▶ [Work to complete]:
In the text on ecological design and city grids, write out the stretch from "However, it is" through "ecological singular now?" word for word.

▶ [Excerpt]:
Current paradox for an ecological designer...

It is my firm belief, that the only way for humankind, to live sustainably as civilizations within this world, with the future necessity to adapt to climate change and our exponential population growth, is as mid-dense city/nexus all connected on a greened, closed loop grid. (This is due to many reasons including but not exclusive to: the one-planet living calcs for space per person, then thinking about space to leave as nature and space needed for food, adding in the efficiency of grid living and the concept that in order for closed-loop a city to work, the built environment model must be thought of as one organism, not many separate bits.)

However, it is then currently impossible to design an on-grid building that is as ecological as it could possibly be, as the grids themselves are still in the age of fast-track linearity, so, in order to design a sustainable building, or group of buildings, one cannot currently think of it as a part of the city/town organism whole, but as a separate entity that must in itself be a smaller version of the organism. It must be designed such that, when the grids finally catch up to good-looped, as they will when they have too, that the building/s could feed into it and be fed by it, thus enabaling the city to be that whole organism. But this, design not-for-the-green-grid, means that the development of it will be perpetually put-off untill the very last push. How then to design in an ecologically sound manner. On-grid, for the future grids, or off grid for the ecological singular now?

▶ [Extracted records]:
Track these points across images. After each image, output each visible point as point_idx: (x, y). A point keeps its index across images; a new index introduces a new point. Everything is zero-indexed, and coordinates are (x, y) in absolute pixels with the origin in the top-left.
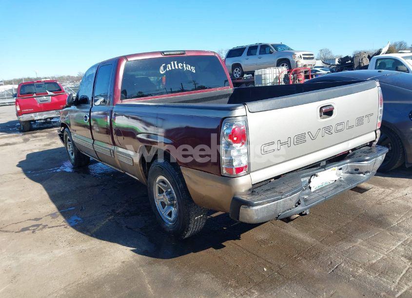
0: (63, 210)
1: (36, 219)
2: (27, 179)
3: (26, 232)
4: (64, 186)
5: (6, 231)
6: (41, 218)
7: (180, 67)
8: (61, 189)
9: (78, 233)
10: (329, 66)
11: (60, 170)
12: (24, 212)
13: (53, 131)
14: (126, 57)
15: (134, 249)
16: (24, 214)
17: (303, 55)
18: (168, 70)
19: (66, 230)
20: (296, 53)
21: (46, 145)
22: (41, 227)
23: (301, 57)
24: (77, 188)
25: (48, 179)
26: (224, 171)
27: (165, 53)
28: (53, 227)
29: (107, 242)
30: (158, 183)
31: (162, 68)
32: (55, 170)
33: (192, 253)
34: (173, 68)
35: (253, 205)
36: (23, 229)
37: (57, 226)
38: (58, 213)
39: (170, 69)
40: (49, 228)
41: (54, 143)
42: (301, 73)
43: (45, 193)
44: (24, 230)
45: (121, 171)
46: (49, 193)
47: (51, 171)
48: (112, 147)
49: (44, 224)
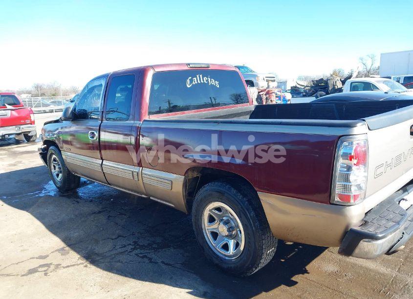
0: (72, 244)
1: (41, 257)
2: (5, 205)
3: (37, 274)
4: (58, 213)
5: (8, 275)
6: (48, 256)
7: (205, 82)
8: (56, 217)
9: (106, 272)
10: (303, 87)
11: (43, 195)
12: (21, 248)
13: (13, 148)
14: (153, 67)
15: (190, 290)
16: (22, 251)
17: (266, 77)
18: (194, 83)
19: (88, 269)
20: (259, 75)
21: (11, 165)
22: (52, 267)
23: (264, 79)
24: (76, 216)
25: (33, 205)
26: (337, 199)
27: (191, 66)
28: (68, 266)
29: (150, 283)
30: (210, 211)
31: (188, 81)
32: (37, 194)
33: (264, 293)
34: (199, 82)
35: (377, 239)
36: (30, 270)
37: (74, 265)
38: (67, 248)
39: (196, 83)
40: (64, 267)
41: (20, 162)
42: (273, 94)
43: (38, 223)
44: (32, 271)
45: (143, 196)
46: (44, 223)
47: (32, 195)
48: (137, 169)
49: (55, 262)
==
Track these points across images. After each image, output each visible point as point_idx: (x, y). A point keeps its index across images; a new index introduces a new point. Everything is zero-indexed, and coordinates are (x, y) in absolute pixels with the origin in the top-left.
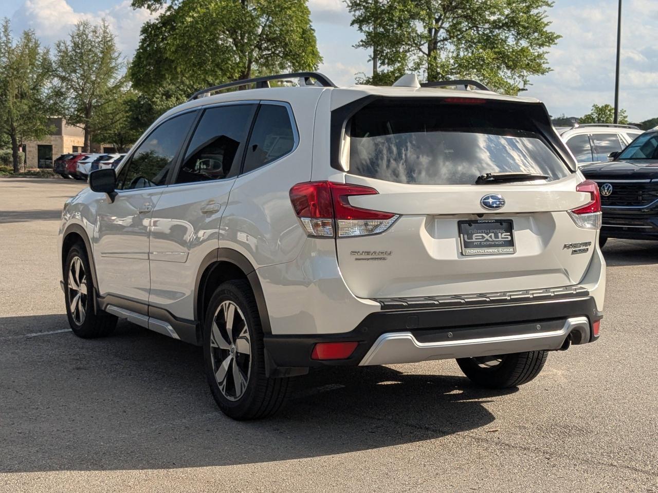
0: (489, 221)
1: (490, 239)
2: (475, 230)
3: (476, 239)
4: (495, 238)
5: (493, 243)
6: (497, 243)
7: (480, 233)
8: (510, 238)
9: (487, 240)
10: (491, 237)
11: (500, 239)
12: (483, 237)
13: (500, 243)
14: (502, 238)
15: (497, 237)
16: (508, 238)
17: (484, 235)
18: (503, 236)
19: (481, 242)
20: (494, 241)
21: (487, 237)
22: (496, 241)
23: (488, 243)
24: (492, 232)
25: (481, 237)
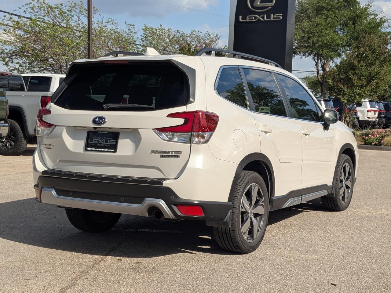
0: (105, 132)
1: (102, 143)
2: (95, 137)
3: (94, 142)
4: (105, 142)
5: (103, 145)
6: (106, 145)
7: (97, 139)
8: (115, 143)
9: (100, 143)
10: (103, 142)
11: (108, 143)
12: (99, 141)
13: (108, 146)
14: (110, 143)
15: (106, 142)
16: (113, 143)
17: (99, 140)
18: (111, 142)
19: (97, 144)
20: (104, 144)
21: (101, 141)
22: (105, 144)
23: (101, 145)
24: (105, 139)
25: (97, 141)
==
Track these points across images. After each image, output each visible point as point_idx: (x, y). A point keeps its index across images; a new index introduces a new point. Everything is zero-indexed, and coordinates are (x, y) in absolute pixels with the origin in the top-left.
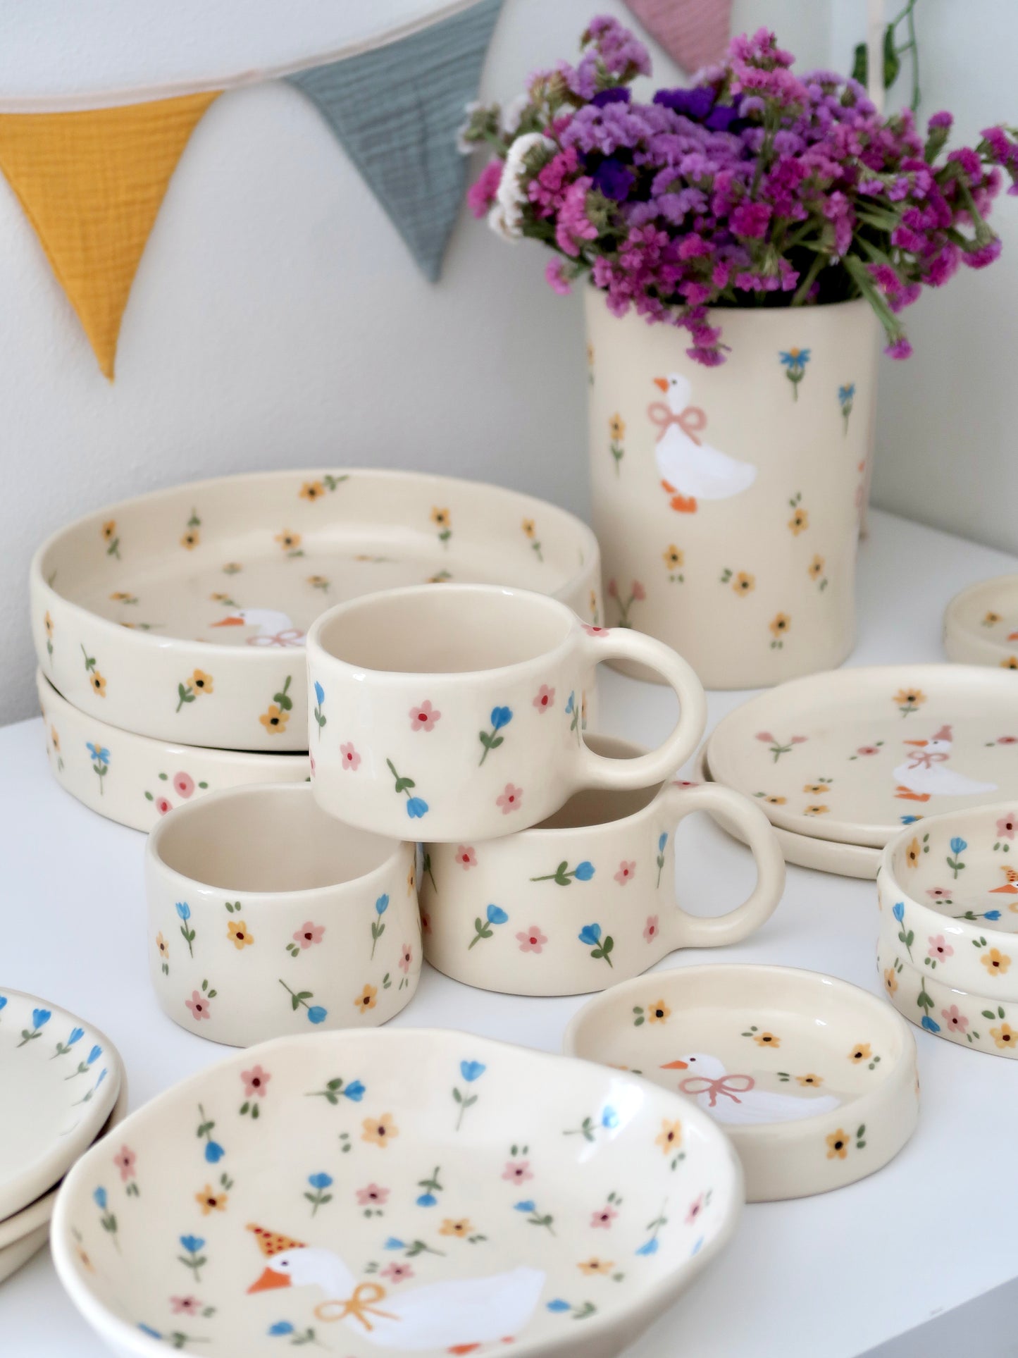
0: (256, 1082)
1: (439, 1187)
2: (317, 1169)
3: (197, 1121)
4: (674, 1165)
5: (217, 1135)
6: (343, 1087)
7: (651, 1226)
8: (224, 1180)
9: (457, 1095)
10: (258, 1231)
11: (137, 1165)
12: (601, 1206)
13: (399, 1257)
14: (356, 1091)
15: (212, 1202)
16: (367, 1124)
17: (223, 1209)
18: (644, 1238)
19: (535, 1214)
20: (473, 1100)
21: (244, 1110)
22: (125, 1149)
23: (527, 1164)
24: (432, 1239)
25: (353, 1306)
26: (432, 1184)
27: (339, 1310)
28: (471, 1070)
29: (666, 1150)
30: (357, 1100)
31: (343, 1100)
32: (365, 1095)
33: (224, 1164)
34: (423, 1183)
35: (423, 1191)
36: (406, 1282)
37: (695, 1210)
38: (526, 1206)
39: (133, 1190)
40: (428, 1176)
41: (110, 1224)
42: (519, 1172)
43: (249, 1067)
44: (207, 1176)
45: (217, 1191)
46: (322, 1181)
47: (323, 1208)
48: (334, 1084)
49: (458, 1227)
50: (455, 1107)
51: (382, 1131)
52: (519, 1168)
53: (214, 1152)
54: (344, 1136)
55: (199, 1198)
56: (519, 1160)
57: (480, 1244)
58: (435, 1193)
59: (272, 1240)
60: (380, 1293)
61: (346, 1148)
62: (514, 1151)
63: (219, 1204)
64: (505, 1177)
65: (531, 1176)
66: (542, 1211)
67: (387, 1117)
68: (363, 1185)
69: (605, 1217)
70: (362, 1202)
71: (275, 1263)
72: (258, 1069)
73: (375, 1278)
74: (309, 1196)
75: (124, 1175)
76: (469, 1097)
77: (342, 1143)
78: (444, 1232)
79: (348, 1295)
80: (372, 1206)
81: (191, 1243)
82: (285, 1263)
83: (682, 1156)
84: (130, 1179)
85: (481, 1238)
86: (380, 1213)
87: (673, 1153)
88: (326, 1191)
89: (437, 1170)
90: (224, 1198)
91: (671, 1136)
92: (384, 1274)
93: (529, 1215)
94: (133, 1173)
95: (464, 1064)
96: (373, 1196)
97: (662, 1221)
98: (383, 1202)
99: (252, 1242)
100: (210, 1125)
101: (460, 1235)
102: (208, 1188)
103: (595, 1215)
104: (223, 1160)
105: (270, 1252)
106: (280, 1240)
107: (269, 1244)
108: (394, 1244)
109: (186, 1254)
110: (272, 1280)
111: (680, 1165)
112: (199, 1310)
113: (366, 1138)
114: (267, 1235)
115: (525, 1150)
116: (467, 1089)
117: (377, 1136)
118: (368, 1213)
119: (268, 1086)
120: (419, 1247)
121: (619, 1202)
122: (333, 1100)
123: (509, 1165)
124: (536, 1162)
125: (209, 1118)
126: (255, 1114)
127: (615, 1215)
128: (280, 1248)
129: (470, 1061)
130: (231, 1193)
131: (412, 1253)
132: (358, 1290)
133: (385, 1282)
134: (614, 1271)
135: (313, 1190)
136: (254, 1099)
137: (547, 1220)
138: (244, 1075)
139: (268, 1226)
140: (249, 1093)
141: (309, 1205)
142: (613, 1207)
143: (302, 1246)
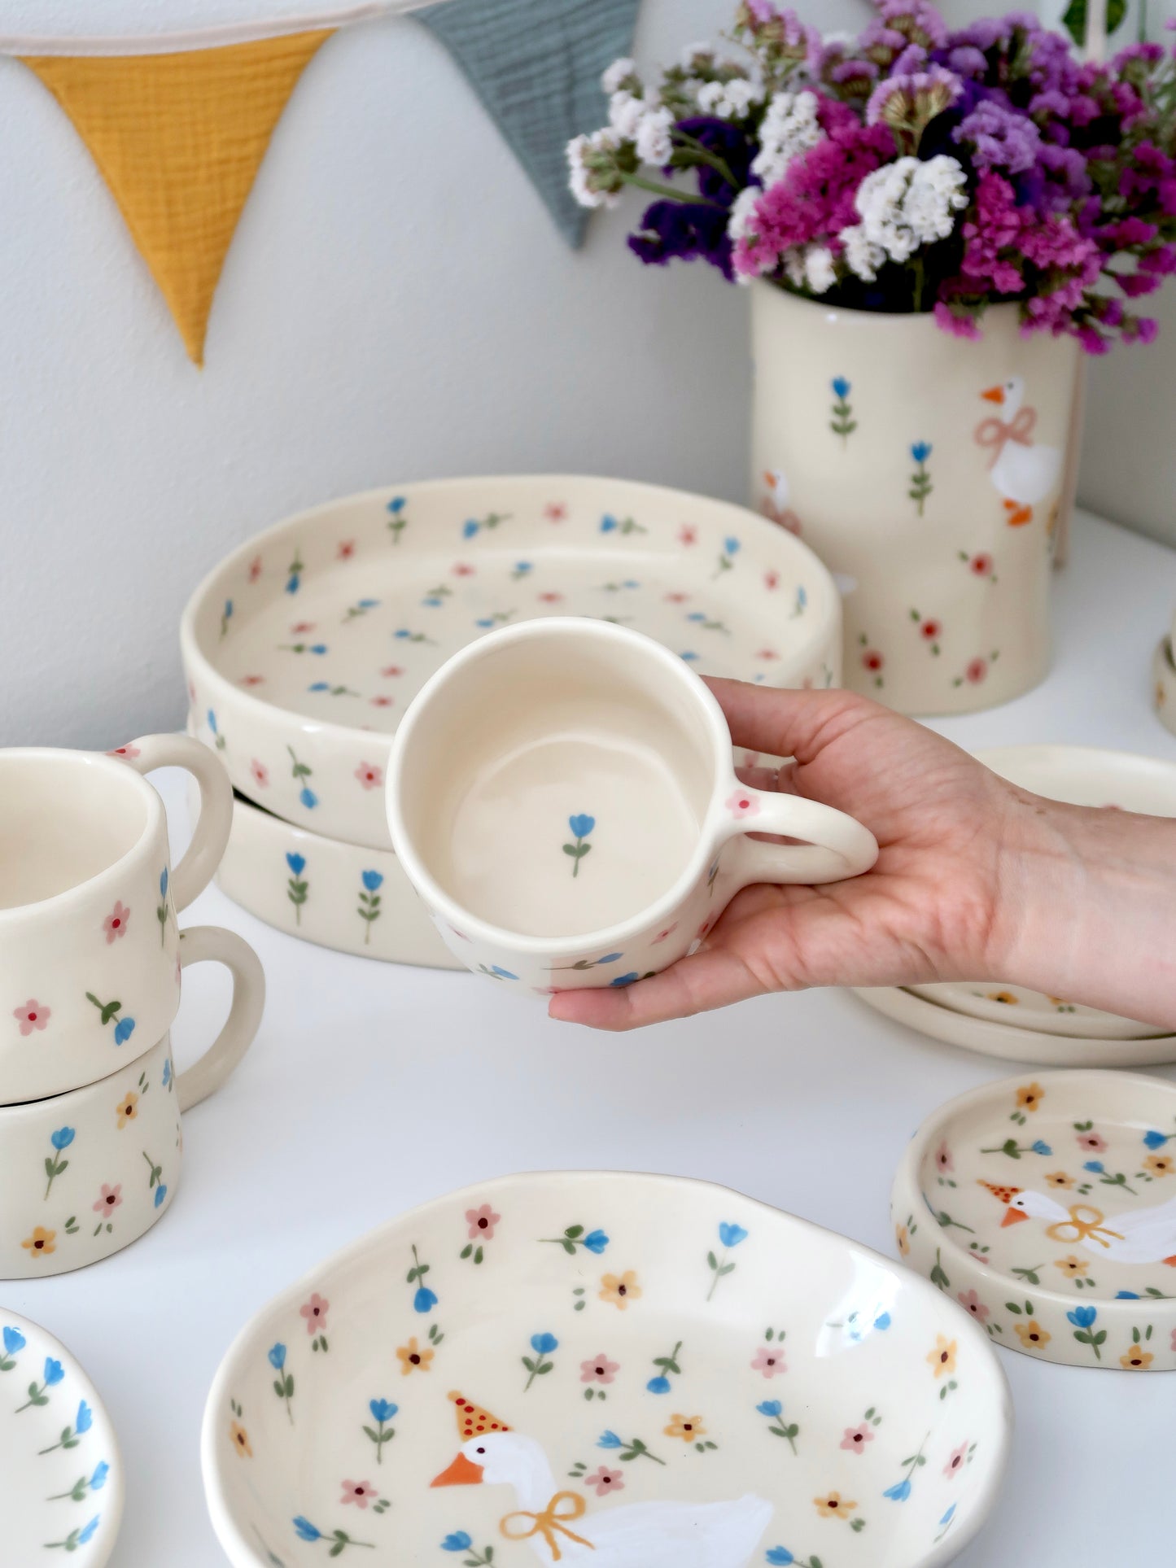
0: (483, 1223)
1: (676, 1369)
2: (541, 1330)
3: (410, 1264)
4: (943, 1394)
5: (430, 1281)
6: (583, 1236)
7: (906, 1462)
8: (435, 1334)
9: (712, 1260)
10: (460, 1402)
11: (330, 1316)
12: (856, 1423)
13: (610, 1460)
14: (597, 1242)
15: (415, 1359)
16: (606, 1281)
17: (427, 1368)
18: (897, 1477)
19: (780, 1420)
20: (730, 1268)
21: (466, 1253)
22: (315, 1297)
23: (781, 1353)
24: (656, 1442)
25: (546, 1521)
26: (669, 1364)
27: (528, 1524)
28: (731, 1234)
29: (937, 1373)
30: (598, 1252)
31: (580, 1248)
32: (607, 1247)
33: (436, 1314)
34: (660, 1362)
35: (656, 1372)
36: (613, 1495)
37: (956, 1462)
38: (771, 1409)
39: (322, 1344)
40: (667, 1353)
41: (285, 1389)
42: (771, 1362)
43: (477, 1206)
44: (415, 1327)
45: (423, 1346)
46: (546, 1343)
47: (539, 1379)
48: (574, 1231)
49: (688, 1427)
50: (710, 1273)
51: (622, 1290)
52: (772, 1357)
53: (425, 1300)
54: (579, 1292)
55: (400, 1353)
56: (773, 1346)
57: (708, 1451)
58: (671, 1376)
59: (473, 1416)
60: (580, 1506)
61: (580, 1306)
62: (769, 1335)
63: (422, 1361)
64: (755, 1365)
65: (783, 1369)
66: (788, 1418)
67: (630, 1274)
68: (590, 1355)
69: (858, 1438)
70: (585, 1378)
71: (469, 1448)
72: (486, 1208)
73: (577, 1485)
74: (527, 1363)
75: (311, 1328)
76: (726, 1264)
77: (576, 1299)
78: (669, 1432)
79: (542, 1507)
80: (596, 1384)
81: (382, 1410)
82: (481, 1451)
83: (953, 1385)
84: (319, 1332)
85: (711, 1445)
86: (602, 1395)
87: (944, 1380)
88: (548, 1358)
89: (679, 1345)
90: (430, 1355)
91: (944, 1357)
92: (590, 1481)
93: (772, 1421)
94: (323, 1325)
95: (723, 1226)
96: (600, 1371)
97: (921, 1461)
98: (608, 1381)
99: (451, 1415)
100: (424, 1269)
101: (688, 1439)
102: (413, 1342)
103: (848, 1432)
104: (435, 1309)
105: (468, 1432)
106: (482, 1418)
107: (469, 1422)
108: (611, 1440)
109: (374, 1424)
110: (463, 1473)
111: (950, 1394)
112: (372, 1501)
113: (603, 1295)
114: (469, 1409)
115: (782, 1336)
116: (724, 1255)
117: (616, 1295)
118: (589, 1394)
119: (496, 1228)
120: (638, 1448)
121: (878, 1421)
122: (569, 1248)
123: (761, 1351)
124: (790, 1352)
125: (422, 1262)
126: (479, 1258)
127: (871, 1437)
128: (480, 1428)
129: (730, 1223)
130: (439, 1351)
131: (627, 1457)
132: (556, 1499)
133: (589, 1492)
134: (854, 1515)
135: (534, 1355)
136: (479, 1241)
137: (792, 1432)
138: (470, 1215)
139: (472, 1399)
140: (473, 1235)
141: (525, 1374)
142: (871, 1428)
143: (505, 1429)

▶ [Completed task]:
However, it is then currently impossible to design an on-grid building that is as ecological as it could possibly be, as the grids themselves are still in the age of fast-track linearity, so, in order to design a sustainable building, or group of buildings, one cannot currently think of it as a part of the city/town organism whole, but as a separate entity that must in itself be a smaller version of the organism. It must be designed such that, when the grids finally catch up to good-looped, as they will when they have too, that the building/s could feed into it and be fed by it, thus enabaling the city to be that whole organism. But this, design not-for-the-green-grid, means that the development of it will be perpetually put-off untill the very last push. How then to design in an ecologically sound manner. On-grid, for the future grids, or off grid for the ecological singular now?